Pope Francis talked about Christian fellowship during his General Audience on June 25, 2014—the last one before the summer hiatus. His discussion of “belonging” to the community of faith, the People of God, the Church, recalls this legend.
The beauty of the fish-symbol story lies beyond the secret handshake aspect of the exchange, and goes to the fellowship reflected in the narrative. When the strangers finish tracing the fish, they have not only identified themselves as safe company; they have participated in an act of communal praise. The fish was a symbol of Christ, so it’s as if the two strangers each brought something to the encounter to conjure Jesus (Cf., Matthew 18:20—“For where two or three have gathered together in My name, I am there in their midst”).
“Our Christian identity is belonging!,” Pope Francis exclaimed during his talk. “We cannot love God without loving our brothers,” he said, “and we cannot be good Christians without being together with those who seek to follow the Lord Jesus, as one people, one body, and this is the Church.”
Francis described the Church in terms of relations that precede us, recalling how God Himself defines the bond with His People by telling Moses that He is “the God of your fathers, the God of Abraham, the God of Isaac, and the God of Jacob” (Exodus 3:15).
But it isn’t simply that we belong together: according to classical ecclesiology, we were always meant for each other. The Catechism states that the Church was born in the Father’s heart and foreshadowed from the world’s beginning (CCC:759-760).
“The Shepherd of Hermas,” an influential 2nd century Christian literary work which some of the early Church fathers accorded canonical status and is still valued today, provides this insight. In that allegorical masterpiece, the Church is seen as an old woman who recovers her youthful appearance through the penance of the faithful. “The Shepherd” contains the axiom—still valid—that the Church “was created before all things; therefore is she aged; and for her sake the world was framed.”

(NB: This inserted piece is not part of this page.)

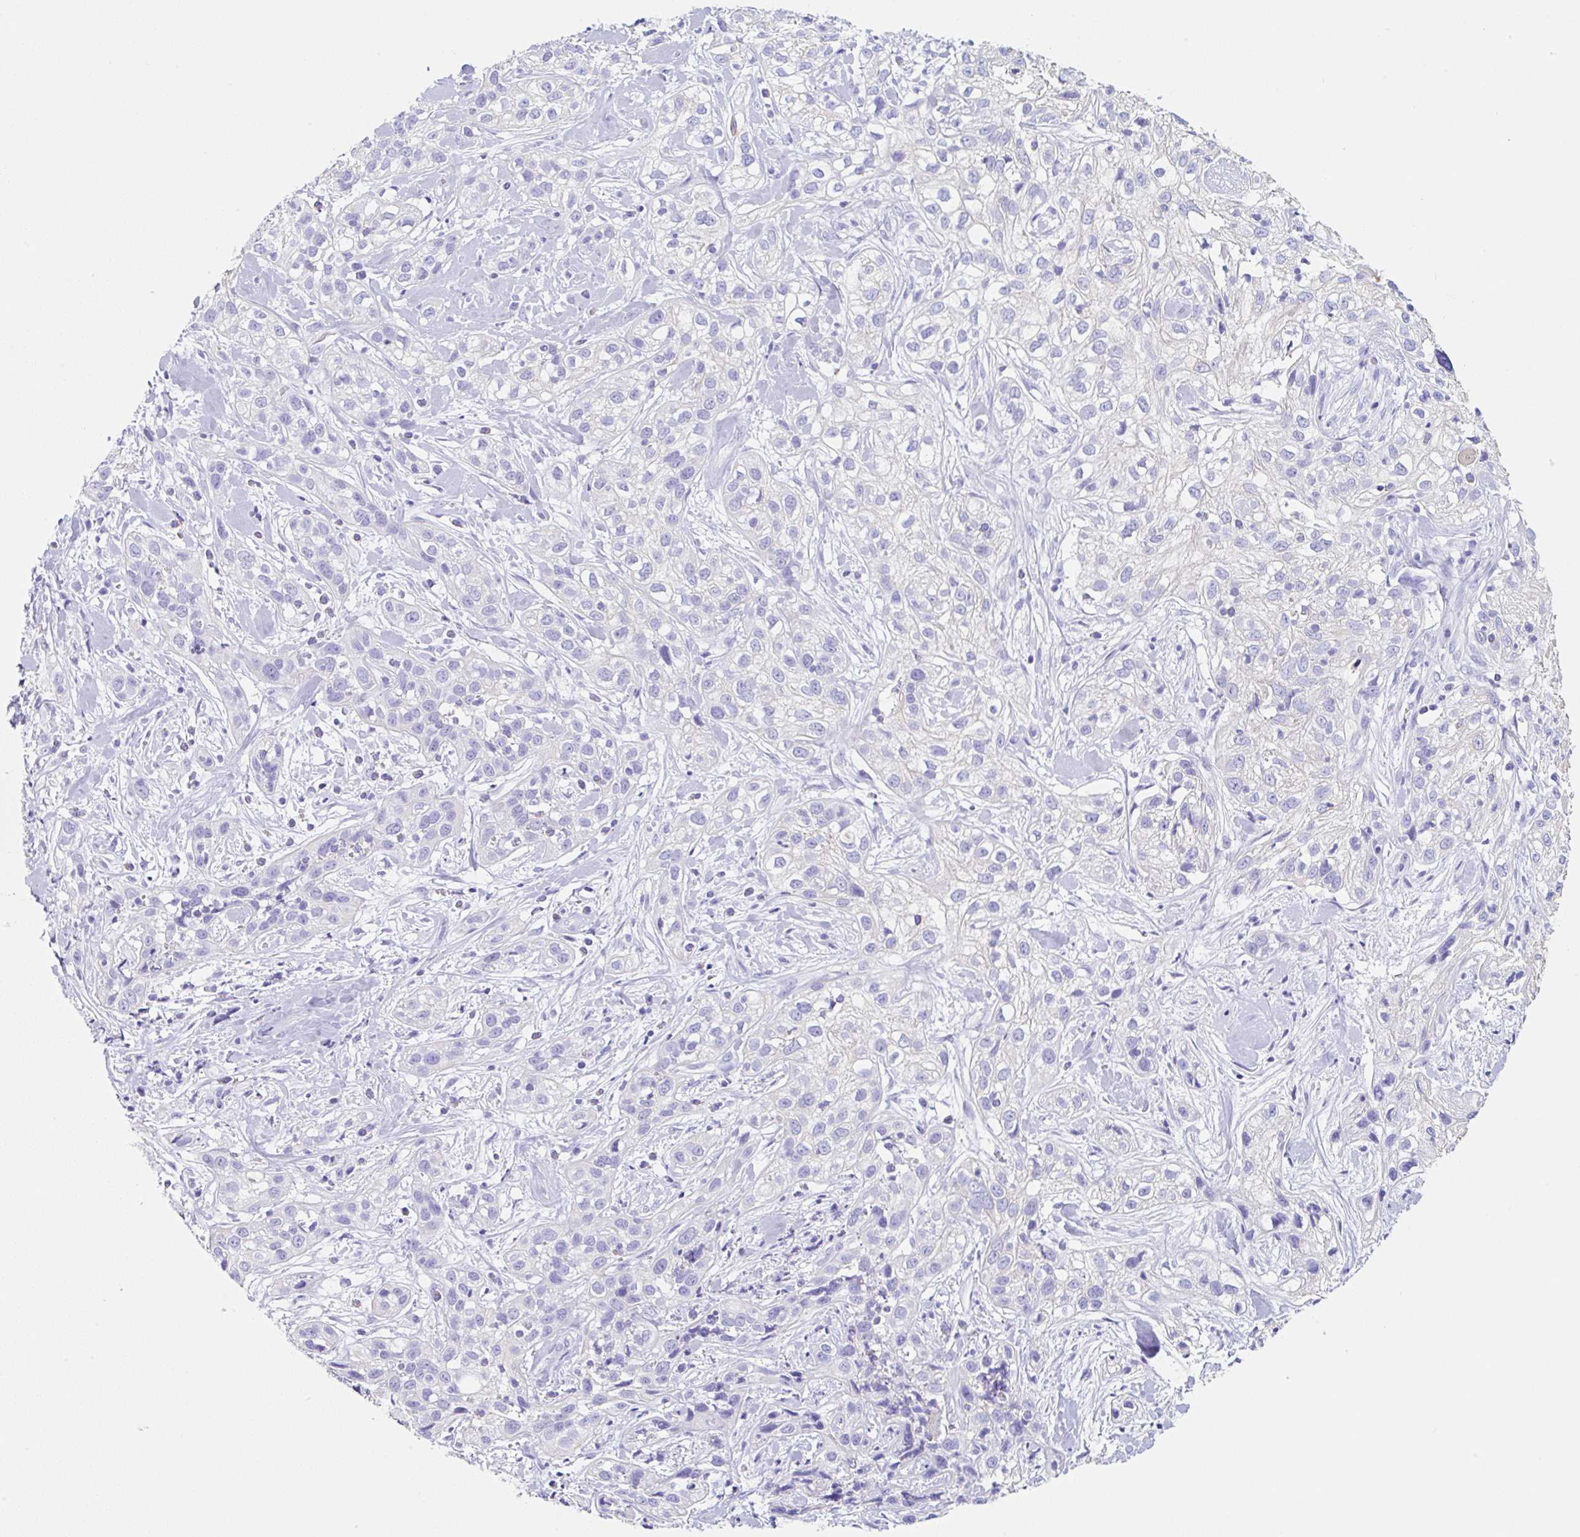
{"staining": {"intensity": "negative", "quantity": "none", "location": "none"}, "tissue": "skin cancer", "cell_type": "Tumor cells", "image_type": "cancer", "snomed": [{"axis": "morphology", "description": "Squamous cell carcinoma, NOS"}, {"axis": "topography", "description": "Skin"}], "caption": "The histopathology image demonstrates no staining of tumor cells in skin cancer.", "gene": "CLDND2", "patient": {"sex": "male", "age": 82}}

More recently, S. Pius X described the Church as “the product of the collective conscience, that is to say of the society of individual consciences which … all depend on one first believer,” who is Christ. Pascendi Domini Gregis, 23 (1907).
This communal understanding of the Church propels Church beliefs such as the communion of the saints and Catholic Social Teaching, and eschews both the errors of Modernism which suppose that the Church can evolve based on individual conscience; and the excesses of individualism which suppose you can have your own personal Jesus (a “personal relationship” with God above and in place of the Church).
In the words used by Pope Francis at his General Audience, there is no such thing as a “do-it-yourself” Christianity or “free agents” when it comes to the faith.